DDN’s AI Storage Appliance Proves Why It is the Solution of Choice for Generative AI, Large Language Models, and Other AI Use Cases
Founded in 2018, MLCommons is an open engineering consortium with a mission to make machine learning better for everyone through benchmarks and data. The first benchmark was the MLPerf™ Training suite, followed by adding various benchmarks for essential parts of AI workflows. Their tests are designed to supply an unbiased way to evaluate AI hardware and software. MLCommons is constantly iterating its benchmarks and adding new test suites to meet the evolving industry trends.
The Introduction of MLPerf Storage Benchmark
MLCommons recently introduced its first suite of benchmarks to evaluate the performance of storage for ML training workloads. They presented these new tests because many AI workloads are extraordinarily data-intensive and demand high-performance storage to ensure good overall system performance and availability. MLPerf Storage attempts to accurately reflect the I/O patterns imposed by ML workloads and provide a standard by which a user can evaluate storage architectures.
The suite currently consists of two workload types and measures how fast storage systems can supply training data when a model is trained across a scalable number of AI accelerators:
- Medical Image Segmentation (3D UNET)
- Natural Language Processing (Bert-large)
DDN Shines in Benchmark Results
DDN’s submissions cover both MLPerf Storage Benchmark categories and five different GPU compute infrastructure configurations to illustrate the AI400X2 appliance’s ability to effectively support workloads as they scale.
The results demonstrate DDN’s industry-leading efficiency. Achieved using only a single storage appliance, DDN attained the highest bandwidth and most accelerators supported for on-premises solutions in both categories of the MLPerf Storage benchmarks. The remarkable results demonstrate 700% better efficiency on a per storage node basis when compared to the competitive on-premises solution submissions.
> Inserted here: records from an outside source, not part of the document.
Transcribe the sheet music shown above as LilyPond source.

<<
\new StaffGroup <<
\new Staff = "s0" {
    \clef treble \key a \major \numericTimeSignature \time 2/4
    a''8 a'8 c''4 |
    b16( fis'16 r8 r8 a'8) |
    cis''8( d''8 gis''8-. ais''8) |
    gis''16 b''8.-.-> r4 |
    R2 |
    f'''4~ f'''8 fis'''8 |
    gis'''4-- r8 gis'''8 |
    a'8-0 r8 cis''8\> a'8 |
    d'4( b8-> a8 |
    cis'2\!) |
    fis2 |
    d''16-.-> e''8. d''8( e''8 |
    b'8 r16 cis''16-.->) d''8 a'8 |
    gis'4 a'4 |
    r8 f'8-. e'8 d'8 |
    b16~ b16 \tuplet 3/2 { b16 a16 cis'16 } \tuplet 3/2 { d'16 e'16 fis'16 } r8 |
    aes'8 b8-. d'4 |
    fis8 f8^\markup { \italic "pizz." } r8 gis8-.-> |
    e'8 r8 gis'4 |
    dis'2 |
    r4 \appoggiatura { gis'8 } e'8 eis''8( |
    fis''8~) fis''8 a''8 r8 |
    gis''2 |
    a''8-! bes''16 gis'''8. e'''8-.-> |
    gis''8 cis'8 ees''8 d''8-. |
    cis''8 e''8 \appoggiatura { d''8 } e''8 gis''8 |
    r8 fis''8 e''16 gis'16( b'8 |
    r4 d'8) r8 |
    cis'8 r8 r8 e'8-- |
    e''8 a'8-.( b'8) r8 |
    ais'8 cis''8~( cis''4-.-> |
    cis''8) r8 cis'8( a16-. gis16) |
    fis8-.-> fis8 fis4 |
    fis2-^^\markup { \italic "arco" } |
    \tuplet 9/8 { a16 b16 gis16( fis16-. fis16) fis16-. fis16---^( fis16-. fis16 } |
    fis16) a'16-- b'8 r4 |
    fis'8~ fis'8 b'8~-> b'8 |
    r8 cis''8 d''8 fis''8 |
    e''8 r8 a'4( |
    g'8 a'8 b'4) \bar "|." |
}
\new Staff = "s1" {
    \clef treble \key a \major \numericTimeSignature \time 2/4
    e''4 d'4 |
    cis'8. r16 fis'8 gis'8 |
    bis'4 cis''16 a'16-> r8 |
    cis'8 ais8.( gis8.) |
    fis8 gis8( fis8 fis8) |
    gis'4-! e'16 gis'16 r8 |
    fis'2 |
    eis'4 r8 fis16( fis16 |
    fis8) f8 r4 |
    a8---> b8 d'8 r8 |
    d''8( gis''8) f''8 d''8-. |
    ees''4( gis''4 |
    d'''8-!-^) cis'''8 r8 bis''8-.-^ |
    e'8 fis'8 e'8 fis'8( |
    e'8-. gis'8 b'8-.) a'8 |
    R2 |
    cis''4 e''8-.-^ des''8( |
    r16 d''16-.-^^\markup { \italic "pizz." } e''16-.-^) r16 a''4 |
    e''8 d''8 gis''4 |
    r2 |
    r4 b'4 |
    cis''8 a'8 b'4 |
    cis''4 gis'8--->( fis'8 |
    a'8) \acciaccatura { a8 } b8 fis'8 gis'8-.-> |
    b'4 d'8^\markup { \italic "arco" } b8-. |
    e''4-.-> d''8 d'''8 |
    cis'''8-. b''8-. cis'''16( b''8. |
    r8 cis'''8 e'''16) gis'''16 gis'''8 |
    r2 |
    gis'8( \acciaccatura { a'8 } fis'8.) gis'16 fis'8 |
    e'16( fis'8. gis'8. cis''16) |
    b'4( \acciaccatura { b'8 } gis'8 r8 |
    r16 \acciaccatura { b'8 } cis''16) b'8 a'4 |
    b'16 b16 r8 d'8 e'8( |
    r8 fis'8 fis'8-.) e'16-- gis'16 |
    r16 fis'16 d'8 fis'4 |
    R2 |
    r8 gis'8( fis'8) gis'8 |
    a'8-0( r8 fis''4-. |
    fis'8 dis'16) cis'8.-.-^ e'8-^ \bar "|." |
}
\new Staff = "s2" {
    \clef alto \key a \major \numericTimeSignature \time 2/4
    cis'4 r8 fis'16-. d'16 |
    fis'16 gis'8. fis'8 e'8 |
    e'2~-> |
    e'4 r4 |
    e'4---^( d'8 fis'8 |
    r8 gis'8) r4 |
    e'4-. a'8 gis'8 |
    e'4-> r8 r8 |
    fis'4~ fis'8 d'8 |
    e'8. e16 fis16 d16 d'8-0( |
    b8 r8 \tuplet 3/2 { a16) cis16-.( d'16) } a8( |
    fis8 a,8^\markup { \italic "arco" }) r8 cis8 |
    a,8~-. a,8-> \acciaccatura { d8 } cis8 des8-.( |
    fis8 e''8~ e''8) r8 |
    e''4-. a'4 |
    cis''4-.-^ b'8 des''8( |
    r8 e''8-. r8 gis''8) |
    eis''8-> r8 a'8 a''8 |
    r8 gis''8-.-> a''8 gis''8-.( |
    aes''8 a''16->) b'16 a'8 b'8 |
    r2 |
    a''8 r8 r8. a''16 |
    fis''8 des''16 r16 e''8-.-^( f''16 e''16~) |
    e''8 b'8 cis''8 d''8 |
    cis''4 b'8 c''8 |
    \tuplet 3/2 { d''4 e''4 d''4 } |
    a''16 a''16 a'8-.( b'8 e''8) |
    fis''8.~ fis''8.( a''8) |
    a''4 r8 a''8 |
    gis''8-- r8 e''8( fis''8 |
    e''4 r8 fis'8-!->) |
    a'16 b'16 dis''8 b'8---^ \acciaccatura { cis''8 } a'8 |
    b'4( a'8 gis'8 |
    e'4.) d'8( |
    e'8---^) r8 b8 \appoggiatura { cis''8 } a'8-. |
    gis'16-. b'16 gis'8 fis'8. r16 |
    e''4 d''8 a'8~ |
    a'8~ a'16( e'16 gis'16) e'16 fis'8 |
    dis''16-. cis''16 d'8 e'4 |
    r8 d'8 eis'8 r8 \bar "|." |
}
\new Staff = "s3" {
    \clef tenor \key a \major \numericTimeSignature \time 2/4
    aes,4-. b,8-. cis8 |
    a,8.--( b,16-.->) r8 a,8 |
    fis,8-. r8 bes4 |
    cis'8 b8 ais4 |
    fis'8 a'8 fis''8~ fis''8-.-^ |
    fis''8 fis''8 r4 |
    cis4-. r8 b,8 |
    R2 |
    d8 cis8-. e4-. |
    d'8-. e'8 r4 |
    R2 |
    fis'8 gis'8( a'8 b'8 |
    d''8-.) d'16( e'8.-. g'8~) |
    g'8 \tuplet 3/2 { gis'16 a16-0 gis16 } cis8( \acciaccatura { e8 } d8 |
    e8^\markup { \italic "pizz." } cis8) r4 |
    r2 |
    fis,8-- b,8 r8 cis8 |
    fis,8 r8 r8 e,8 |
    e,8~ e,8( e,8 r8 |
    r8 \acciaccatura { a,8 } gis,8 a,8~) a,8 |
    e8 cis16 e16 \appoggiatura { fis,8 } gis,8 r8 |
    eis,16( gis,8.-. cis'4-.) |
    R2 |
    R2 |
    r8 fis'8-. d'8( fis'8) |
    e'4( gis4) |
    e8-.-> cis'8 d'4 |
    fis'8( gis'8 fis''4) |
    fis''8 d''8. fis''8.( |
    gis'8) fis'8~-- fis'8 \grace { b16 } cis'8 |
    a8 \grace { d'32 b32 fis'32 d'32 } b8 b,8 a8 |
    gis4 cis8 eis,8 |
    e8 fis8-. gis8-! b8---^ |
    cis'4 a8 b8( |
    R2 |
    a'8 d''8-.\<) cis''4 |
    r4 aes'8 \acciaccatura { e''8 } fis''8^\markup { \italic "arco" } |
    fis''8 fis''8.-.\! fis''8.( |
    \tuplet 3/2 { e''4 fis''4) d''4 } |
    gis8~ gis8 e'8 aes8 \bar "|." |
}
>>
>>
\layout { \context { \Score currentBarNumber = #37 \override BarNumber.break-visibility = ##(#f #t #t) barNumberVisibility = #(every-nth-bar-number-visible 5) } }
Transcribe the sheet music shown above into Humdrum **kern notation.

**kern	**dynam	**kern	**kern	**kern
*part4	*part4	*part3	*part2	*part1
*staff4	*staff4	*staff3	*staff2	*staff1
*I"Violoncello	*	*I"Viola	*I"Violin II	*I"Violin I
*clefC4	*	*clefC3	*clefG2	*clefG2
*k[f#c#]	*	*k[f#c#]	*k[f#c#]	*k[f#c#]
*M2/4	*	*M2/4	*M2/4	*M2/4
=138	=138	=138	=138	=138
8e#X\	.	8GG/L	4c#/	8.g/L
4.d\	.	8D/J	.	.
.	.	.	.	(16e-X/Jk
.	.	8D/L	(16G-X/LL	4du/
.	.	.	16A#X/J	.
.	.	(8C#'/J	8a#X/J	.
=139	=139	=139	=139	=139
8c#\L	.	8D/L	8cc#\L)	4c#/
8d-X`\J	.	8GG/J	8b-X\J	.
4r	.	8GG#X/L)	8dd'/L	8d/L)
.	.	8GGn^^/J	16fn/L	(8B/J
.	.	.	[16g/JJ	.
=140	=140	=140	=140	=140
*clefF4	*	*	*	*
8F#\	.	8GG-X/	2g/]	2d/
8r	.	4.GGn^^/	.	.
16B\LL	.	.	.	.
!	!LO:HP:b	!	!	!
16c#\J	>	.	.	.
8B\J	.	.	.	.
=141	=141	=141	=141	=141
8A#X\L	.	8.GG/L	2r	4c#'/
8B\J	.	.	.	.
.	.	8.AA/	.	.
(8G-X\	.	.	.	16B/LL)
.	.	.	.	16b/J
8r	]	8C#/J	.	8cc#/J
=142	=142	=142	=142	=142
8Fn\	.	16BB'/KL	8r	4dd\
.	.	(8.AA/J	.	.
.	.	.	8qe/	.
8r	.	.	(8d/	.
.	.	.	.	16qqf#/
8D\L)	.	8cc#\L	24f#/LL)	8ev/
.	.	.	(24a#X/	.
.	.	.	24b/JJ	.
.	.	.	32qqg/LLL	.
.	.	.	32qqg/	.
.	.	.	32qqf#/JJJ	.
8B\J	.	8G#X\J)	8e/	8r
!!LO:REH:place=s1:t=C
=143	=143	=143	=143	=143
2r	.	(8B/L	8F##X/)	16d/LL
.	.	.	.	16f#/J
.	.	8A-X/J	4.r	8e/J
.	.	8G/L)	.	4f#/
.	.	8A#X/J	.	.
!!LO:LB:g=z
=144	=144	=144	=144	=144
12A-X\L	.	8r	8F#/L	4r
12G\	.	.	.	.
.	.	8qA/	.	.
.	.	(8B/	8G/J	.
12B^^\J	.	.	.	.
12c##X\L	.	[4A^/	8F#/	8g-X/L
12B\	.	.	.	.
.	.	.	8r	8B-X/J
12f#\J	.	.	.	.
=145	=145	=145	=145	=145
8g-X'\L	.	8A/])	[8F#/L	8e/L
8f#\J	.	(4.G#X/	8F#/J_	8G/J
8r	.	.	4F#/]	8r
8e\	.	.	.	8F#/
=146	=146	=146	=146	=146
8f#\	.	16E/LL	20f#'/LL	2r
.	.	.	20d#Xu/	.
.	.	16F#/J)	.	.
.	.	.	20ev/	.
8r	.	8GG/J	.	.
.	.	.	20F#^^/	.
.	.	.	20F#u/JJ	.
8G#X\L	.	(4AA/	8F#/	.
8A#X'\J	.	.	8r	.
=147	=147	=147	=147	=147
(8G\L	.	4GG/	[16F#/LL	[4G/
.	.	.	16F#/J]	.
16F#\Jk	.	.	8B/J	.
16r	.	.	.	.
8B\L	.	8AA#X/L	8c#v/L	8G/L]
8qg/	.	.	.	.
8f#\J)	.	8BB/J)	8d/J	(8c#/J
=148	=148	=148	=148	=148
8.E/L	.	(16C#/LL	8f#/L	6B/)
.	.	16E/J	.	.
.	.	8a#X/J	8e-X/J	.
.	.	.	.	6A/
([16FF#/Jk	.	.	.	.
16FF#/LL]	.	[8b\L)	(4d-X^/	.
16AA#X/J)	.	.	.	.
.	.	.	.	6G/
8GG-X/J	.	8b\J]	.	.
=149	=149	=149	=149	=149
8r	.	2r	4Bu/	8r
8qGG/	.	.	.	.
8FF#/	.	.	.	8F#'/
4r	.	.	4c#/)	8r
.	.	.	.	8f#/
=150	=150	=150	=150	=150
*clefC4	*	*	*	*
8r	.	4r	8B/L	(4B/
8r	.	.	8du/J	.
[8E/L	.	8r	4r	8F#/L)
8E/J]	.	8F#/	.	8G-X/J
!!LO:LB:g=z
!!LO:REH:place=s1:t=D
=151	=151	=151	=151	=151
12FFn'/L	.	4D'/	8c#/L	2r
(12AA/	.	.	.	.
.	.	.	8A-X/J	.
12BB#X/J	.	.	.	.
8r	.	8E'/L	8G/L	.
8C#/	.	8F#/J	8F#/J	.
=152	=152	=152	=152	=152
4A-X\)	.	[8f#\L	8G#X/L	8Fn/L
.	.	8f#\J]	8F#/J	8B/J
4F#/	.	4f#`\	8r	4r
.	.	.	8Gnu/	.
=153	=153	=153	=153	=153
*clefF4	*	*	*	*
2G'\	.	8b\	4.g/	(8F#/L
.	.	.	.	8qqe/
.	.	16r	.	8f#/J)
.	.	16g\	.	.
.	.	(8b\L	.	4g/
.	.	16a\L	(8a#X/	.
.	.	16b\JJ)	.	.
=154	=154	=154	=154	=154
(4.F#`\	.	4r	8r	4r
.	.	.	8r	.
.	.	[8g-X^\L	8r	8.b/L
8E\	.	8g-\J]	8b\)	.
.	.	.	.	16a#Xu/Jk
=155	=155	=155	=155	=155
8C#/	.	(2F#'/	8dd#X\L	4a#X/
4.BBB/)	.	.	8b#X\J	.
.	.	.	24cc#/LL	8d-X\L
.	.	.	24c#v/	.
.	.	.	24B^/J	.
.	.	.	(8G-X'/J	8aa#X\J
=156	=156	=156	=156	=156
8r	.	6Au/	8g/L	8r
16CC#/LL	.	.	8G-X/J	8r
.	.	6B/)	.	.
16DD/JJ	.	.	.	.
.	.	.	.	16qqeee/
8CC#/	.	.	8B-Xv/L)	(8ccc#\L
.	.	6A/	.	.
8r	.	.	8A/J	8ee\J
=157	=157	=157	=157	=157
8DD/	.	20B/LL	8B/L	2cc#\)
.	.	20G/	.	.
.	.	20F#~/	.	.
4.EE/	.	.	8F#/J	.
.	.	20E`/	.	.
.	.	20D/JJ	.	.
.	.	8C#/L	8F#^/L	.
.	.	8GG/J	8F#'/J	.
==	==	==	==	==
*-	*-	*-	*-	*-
DDN’s reported results include the following highlights:
- In the single compute node benchmark, one DDN AI400X2 NVMe appliance running DDN’s EXAScaler 6.2 parallel filesystem served 40 accelerators at a throughput of 16.2 GB/s.
- In the multi-node benchmark, one DDN AI400X2 NVMe appliance served 160 accelerators across ten GPU compute nodes at a throughput of 61.6 GB/s.
- It is also notable that the second benchmark submission is limited by the performance of the compute clients rather than the single AI400X2 system, demonstrating the superior efficiency of the 2U appliance.
AI Data Centers Need Efficient Storage
As accelerated computing becomes more widely adopted, the efficiency of the storage system supporting AI workloads increases in importance. Power and space in data centers are becoming increasingly valuable commodities, and by efficiently delivering superior bandwidth to computing systems, DDN’s solutions simultaneously ensure GPUs are fully utilized while minimizing storage footprint.
The System Behind the Numbers
As the demand for larger and larger AI datasets to feed generative AI and Large Language Models continues to grow, the need for simple but capable storage becomes more apparent. As demonstrated in the MLPerf Storage benchmark, the DDN AI400X2 appliance delivers leadership performance in the world’s most efficient package to complement the largest GPU systems in the world for an end-to-end solution that supplies outstanding results.
The AI400X2’s shared parallel architecture and client protocol ensures high levels of performance, scalability, security, and reliability for accelerated computing systems. Multiple parallel data paths extend from the drives all the way to containerized applications running on the GPUs for fastest AI processing. With DDN’s true end-to-end parallelism, data is delivered with high-throughput, low-latency, and massive concurrency in transactions. This ensures applications achieve the most productivity and efficiency with all GPU cycles put to productive use. Optimized parallel data delivery directly translates to increased application performance and faster training completion times.